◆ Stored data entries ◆
=== Section Start ===

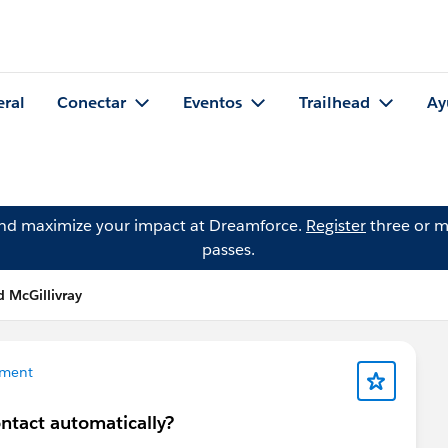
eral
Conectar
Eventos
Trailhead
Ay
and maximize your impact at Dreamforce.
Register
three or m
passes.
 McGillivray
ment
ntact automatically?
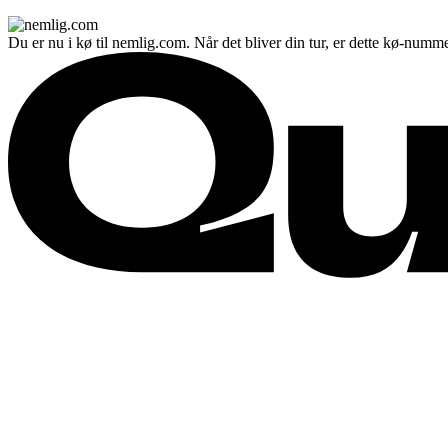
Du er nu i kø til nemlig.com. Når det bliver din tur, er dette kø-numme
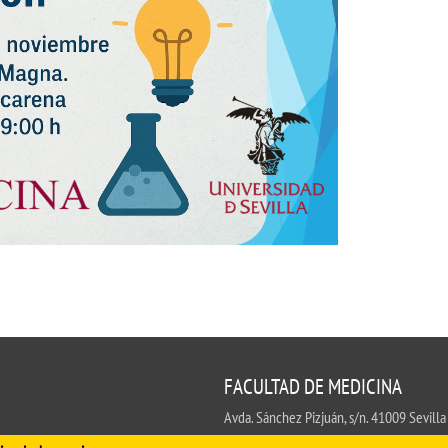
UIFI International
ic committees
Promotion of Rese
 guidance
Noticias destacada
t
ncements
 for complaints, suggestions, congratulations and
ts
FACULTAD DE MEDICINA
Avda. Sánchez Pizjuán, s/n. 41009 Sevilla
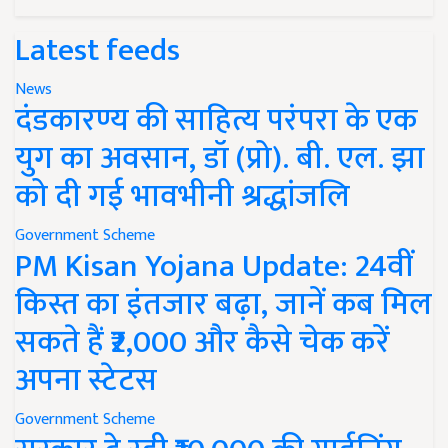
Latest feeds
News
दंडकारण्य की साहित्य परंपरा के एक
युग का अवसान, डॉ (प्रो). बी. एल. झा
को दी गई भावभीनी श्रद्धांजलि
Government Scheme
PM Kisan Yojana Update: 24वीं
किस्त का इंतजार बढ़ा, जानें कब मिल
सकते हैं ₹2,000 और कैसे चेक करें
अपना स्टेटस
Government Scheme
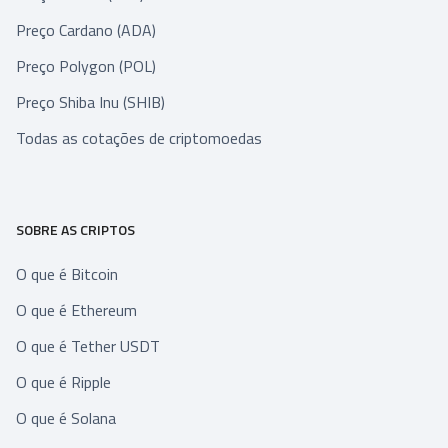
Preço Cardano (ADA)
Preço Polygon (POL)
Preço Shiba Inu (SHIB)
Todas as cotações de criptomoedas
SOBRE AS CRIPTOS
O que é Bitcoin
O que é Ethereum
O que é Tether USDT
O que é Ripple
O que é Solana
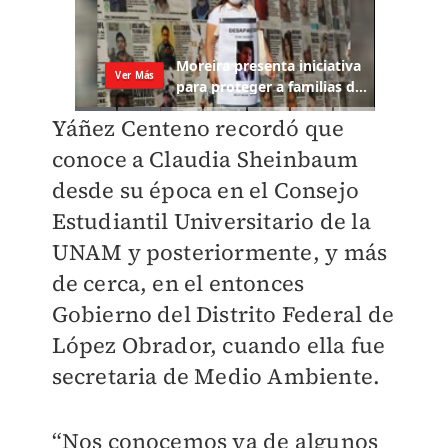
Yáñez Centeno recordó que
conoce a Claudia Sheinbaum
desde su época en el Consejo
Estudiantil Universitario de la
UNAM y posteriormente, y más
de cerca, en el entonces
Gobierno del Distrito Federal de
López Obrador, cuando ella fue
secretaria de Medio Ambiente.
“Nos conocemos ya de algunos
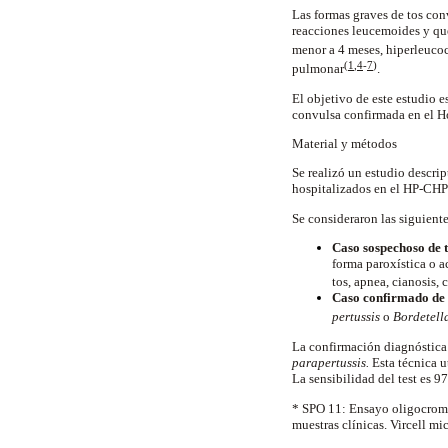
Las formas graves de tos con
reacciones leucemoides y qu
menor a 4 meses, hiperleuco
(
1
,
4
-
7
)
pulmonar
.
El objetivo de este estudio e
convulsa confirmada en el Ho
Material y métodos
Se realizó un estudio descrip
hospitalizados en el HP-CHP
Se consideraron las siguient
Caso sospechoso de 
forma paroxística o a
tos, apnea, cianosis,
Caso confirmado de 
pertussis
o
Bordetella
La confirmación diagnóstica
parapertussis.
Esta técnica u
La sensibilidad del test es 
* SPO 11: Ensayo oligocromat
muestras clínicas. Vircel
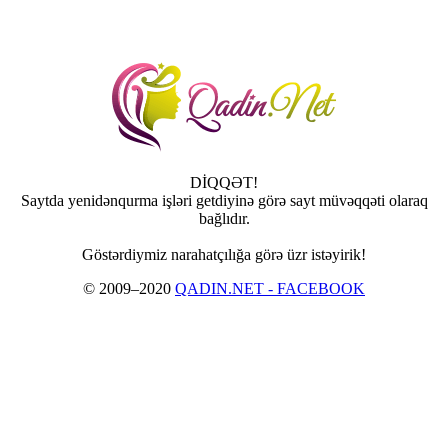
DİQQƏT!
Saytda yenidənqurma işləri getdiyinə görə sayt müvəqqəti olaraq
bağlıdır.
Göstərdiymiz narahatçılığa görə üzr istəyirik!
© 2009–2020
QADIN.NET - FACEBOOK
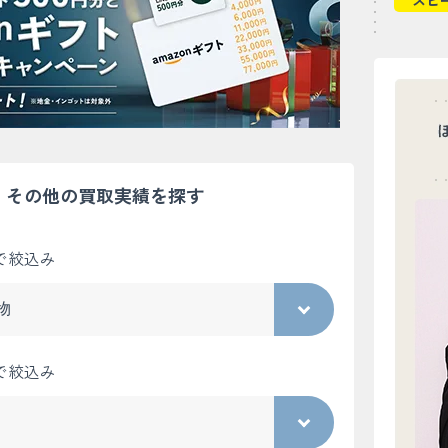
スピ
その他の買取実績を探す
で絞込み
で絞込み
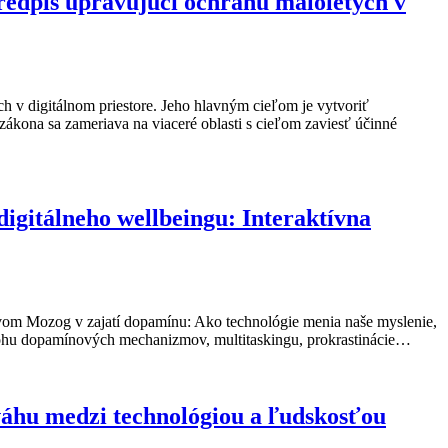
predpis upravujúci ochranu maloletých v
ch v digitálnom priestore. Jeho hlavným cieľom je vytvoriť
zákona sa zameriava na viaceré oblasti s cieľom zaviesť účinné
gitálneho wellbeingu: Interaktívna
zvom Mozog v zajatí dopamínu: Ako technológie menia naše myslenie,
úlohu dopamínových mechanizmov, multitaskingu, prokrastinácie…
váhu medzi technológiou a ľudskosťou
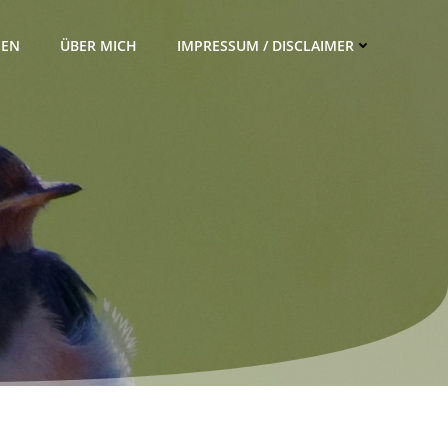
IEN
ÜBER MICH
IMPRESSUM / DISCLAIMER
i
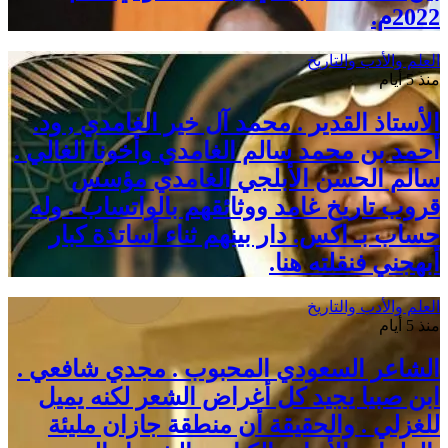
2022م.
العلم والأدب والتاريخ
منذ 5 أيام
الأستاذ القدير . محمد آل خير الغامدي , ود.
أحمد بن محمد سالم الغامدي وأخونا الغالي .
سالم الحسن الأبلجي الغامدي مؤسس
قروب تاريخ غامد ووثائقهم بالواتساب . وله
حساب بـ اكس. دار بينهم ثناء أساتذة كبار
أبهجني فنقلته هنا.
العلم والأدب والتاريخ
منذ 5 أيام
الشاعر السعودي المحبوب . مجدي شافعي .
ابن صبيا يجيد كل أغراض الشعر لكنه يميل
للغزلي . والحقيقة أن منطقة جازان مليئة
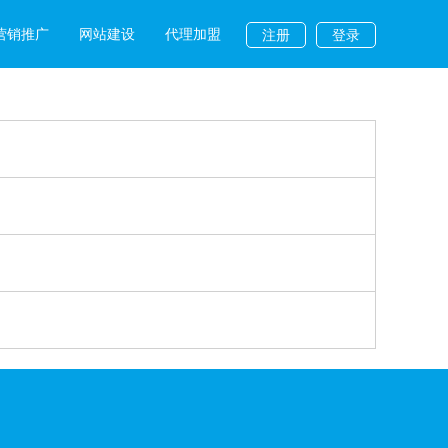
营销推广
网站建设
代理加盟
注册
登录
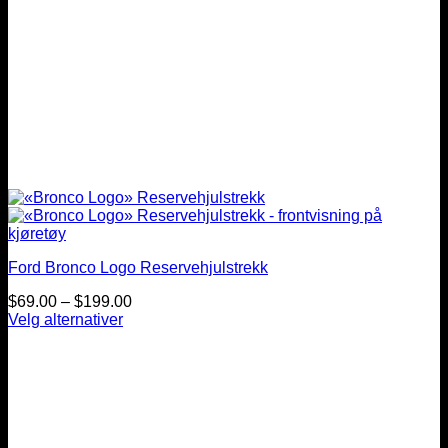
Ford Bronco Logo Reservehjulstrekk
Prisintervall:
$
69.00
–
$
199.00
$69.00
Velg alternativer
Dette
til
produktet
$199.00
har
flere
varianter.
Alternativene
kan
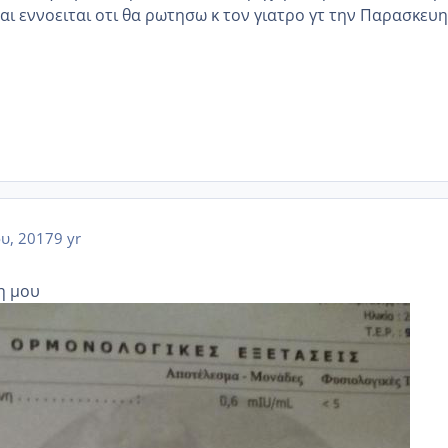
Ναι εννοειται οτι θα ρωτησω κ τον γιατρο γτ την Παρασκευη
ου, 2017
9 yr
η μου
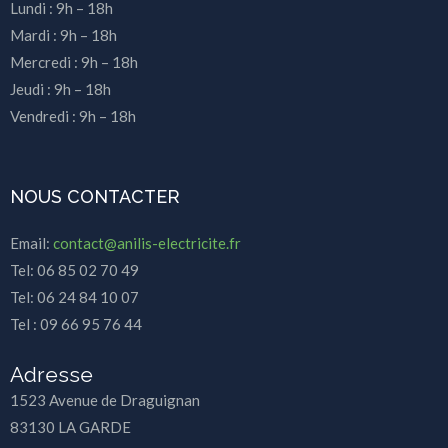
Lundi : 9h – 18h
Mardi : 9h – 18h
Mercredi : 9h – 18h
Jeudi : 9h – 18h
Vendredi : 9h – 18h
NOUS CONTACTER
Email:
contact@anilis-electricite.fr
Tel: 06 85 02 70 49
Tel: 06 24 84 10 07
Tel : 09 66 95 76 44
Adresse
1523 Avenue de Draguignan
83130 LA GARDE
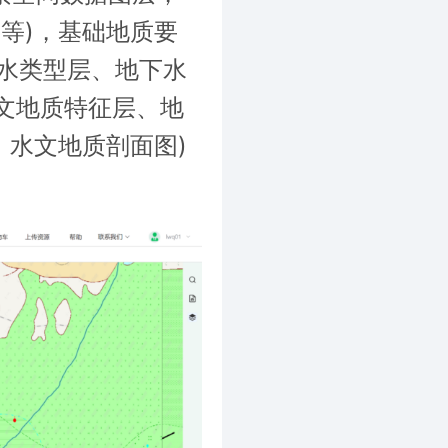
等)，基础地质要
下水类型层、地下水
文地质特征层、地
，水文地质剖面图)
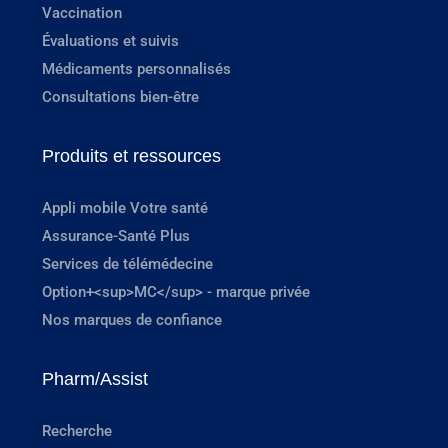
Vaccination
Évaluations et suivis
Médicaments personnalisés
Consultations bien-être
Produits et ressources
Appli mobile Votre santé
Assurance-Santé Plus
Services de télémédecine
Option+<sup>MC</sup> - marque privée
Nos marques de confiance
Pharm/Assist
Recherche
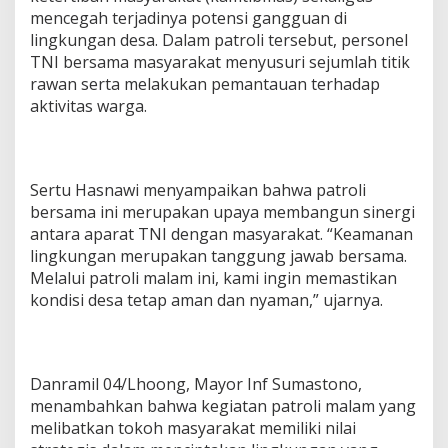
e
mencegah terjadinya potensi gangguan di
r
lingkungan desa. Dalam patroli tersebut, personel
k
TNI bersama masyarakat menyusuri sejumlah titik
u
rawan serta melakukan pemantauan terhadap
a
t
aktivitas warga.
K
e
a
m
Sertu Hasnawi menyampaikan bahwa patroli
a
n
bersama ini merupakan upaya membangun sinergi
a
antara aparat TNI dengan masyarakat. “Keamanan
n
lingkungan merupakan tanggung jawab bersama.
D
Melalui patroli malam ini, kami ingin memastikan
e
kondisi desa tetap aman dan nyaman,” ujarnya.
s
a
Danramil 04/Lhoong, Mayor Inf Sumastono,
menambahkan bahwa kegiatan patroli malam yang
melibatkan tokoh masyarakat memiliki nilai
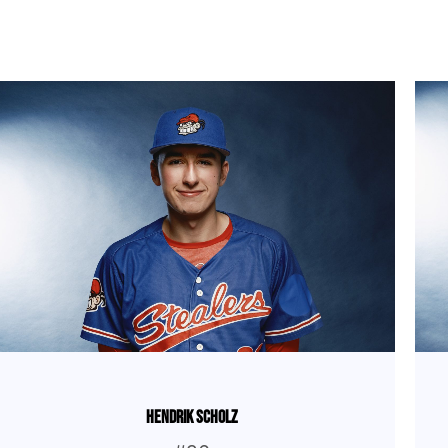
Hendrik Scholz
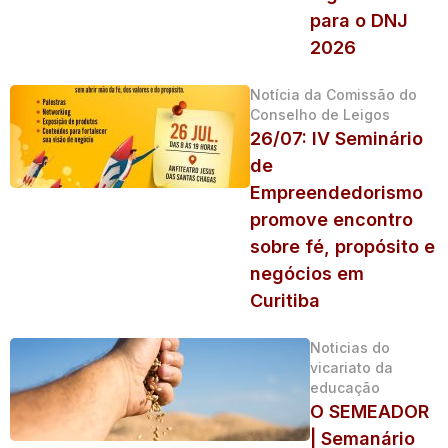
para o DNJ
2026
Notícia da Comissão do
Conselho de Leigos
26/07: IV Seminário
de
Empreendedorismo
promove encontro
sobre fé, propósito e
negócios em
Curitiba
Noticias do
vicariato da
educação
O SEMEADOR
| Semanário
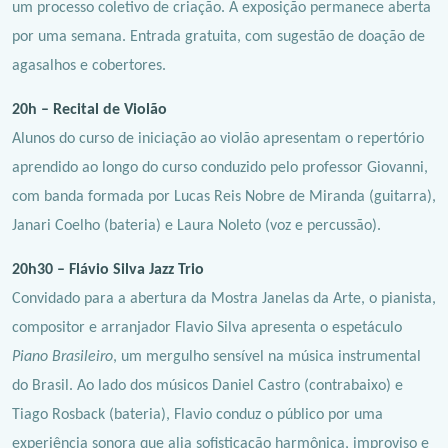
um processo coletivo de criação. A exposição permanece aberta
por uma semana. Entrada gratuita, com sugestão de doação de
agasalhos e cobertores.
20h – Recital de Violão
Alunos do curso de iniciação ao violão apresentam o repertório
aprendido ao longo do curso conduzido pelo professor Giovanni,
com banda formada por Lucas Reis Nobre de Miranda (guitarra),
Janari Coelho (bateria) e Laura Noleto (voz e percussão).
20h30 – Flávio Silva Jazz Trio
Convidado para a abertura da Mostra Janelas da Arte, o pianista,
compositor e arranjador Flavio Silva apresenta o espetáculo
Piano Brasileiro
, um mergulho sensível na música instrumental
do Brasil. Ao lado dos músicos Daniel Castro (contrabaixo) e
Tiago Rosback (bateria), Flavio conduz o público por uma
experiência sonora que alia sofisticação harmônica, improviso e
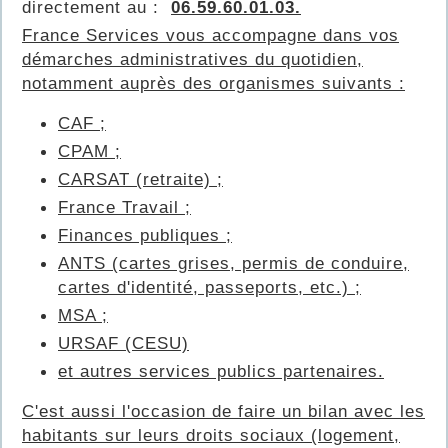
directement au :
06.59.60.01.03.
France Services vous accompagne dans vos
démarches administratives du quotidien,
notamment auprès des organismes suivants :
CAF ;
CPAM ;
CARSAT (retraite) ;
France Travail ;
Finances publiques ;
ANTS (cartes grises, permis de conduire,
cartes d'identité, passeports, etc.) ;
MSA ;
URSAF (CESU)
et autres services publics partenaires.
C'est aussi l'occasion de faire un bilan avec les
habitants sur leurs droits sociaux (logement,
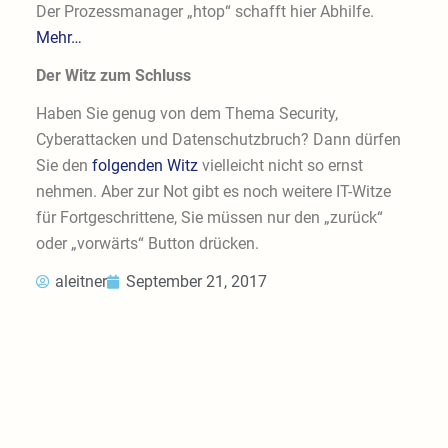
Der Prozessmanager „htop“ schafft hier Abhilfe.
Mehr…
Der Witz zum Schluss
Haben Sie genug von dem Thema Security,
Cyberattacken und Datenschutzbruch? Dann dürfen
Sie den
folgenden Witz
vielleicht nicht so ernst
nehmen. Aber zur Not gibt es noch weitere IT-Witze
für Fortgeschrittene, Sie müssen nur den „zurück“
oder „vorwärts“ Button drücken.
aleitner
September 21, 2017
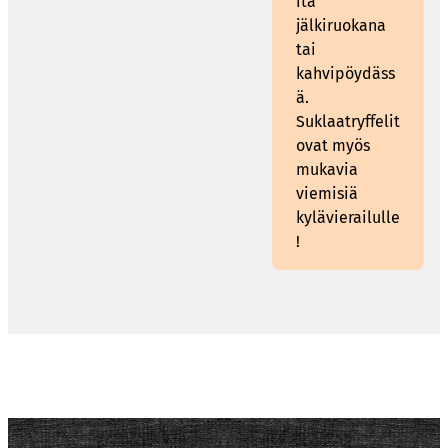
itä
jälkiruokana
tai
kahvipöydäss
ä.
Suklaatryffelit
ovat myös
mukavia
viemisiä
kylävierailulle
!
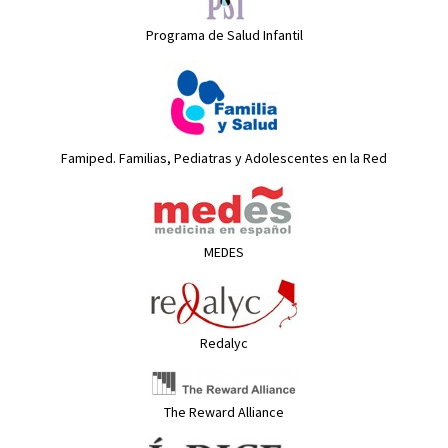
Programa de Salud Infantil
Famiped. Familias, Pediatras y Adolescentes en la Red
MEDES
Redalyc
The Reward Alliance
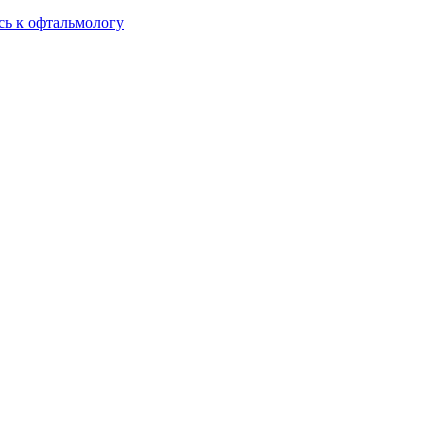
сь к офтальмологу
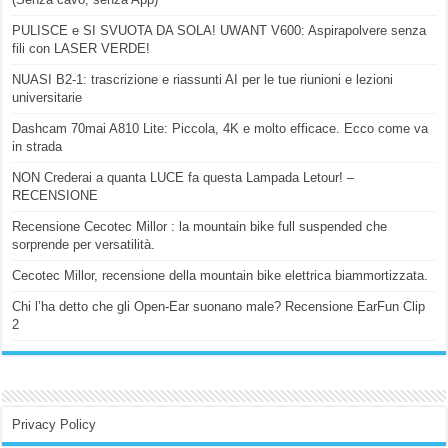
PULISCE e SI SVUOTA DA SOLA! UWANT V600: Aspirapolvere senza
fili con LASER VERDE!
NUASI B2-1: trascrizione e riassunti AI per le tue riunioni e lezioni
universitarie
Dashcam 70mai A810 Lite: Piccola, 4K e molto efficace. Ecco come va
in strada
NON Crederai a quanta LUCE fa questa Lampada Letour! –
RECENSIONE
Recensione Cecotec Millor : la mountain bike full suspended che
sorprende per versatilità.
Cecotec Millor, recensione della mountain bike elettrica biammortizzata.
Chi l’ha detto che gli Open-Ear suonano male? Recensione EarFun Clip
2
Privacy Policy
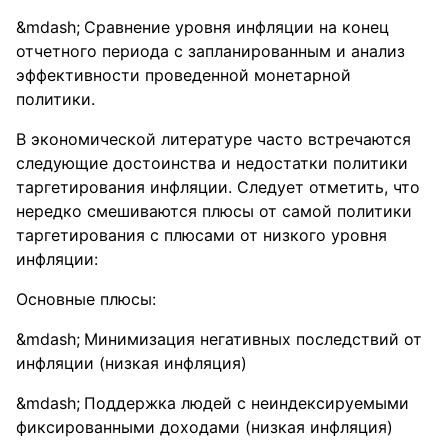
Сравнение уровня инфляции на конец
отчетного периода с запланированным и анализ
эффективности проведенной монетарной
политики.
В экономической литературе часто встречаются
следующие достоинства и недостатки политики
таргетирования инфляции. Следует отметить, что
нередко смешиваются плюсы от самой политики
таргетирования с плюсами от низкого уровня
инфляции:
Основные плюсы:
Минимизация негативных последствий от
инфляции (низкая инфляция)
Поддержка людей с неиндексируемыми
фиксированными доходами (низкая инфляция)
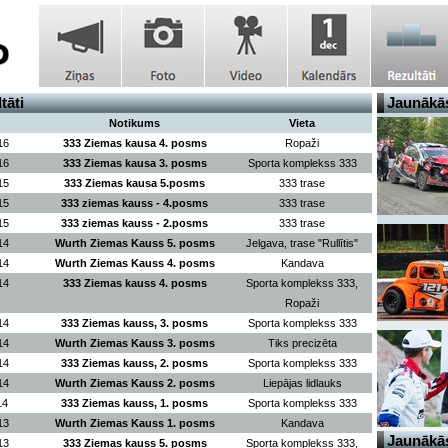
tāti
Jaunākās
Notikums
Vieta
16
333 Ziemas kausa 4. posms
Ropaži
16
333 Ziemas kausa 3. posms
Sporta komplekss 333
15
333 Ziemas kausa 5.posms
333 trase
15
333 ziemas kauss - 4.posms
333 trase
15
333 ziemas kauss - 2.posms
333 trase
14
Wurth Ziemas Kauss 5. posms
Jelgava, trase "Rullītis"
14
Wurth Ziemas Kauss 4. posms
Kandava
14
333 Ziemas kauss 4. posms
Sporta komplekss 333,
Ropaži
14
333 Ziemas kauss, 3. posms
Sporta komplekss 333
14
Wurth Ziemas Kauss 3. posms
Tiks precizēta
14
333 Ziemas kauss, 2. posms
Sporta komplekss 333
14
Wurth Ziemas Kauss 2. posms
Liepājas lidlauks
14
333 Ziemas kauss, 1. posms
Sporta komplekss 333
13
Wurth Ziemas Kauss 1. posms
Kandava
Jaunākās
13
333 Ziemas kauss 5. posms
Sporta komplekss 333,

=== Section End ===

◆ DIRECTIONS ◆
Count the lines of the listing above that contain the string "kausa", treating uppercase and lowercase letters as distinct. Give only the number.

◆ ANSWER AREA ◆
3